I’m writing this post in response to a student request. Andee asked that I blogged on the “7 best ways to look after your voice”… Well, in all honesty I can say that there is literally so much information on this out there in cyber land that Im going to leave what I consider to be generic answers (hydration, warming up, vitamins,) as they are already written about. Instead Im going down a more philosophical road.
I’ve titled the blog “Protect what is Special”. I’m not sure where Im heading but alas lets go!
I think we live in an age where common sense seems to have gone out of the window – the answer to just about any question is only a Google search away. for research purposes I Googled Andee’s question and for the most part the answers were all common sense stuff which everyone should do anyway (most importantly singers)! Hydrate, avoid excessive alcohol or caffeine (I admit I enjoy a little of both!), don’t clear your throat, don’t shout or whisper, exercise regularly, eat balanced foods and try to keep acidic foods to a minimum, and so on… Most of this reads like a healthy lifestyle to me.

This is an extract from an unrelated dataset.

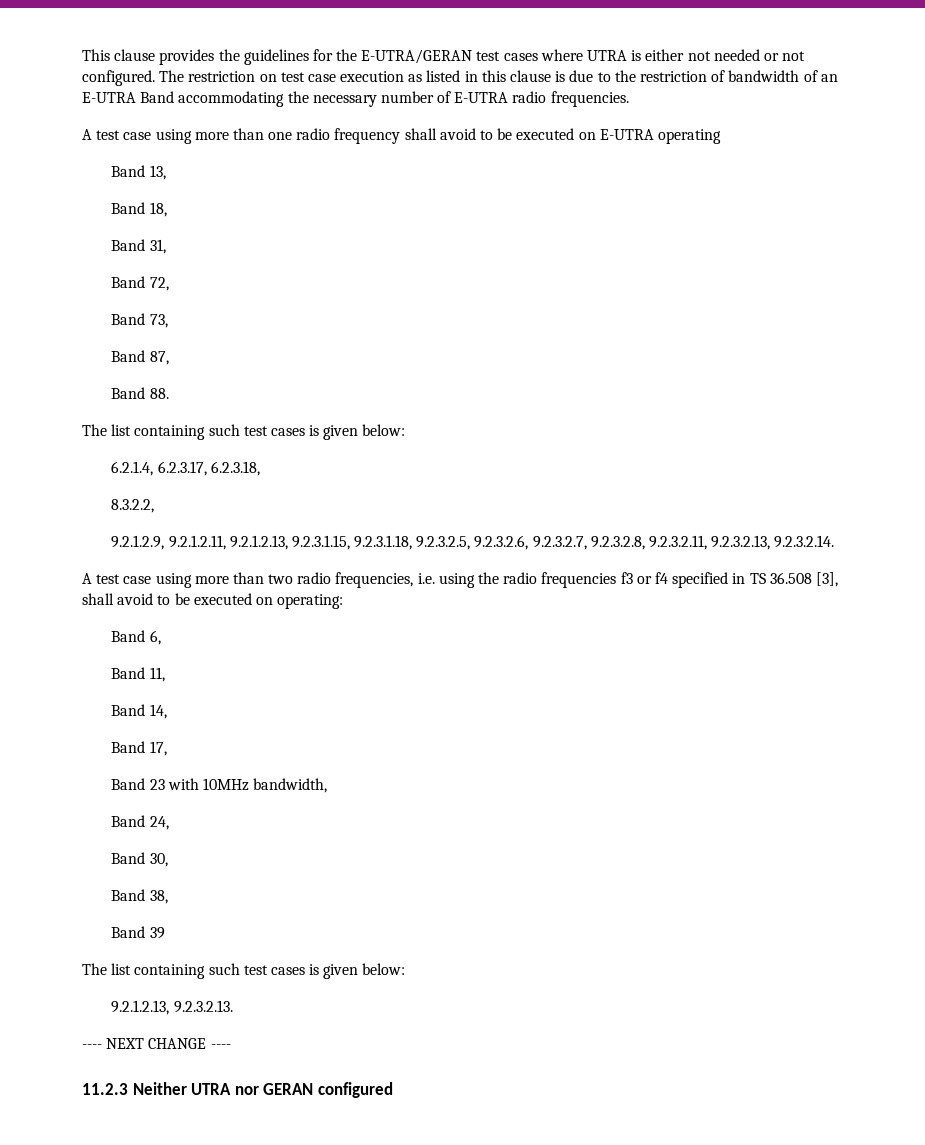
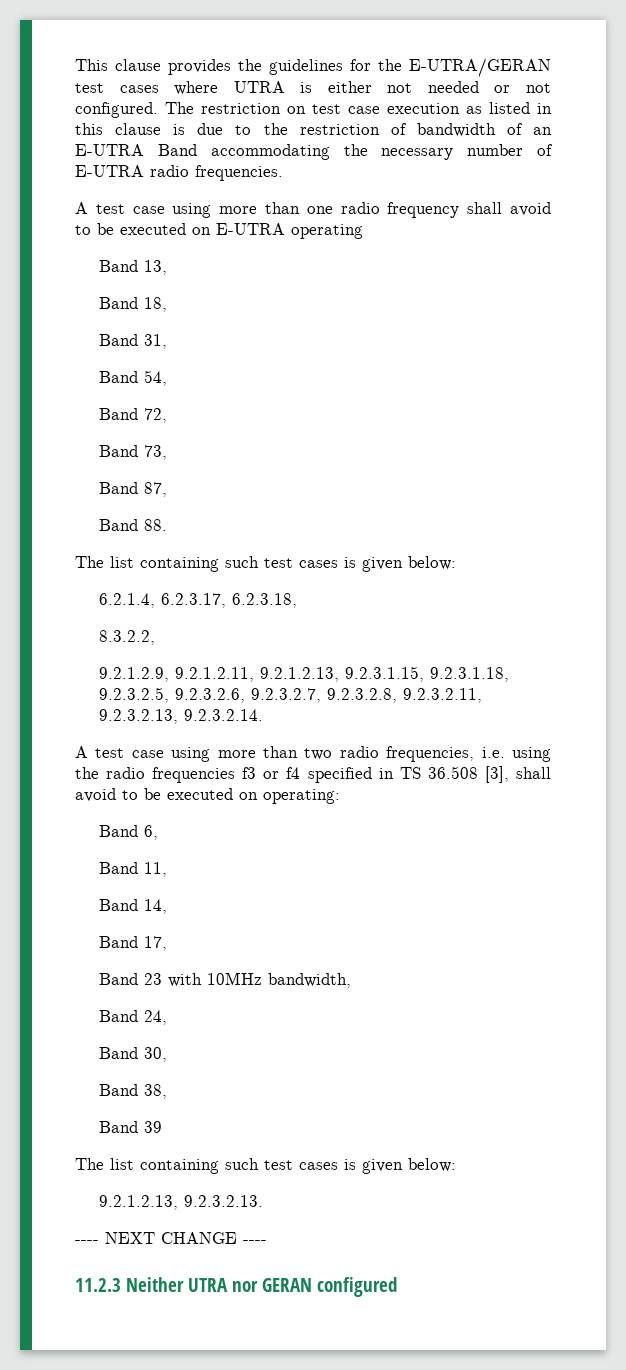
(166, 246) none -> [98,370,167,386] // Band 54,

To focus a little closer on how singers should take care of there voices, regular (and directed) vocal warm ups, quality focussed practise (not in the car on the way to a gig or lesson!), occasional check ups with an ENT, voice rest when needed (ie after excessive use or sickness), continued study with a trusted teacher, voice physio therapy including massage, physical work to improve posture and core strength like pilates. All of this should at least give you some grounding in voice care (and i think i just covered 7 ways to help your voice Andee!).
As a teacher I’ve noticed a pattern among singers, and in particular those who sing contemporary music (anything other than classical really!) Most who walk in for a first lesson have never had any training before, and I’m talking about adults who may be working as professional vocalist or even just well established amateur singers. By the time they come to see me they are usually struggling with some aspect of their singing and may be coming to see me as a last resort. This is so sad and reminiscent of myself, investing very little into training my voice as a young singer, until it was almost too late.
So I think we know where Im heading here – “Protect What is Special” – If your singing voice is important to you, whether its your profession or hobby you must VALUE it enough to invest time and effort into developing great health practices and voice training. Enlist the help of quality health practitioners, and a well connected singing teacher to be certain that you are covering your voice from a wholistic perspective. No one teacher or health professional can have all the answers. Ultimately what we value most in our lives does have a cost – be it time, money or effort. As a contemporary vocalist you must respect yourself enough to understand that you are a vocal athlete and athletes must protect their talents and invest in them. If you take the time to train, study, and look after yourself physically you have a greater chance to optimise your talent and maintain longevity.
So, to summarise my advice to Andee (and you) – Love your voice and protect what is special!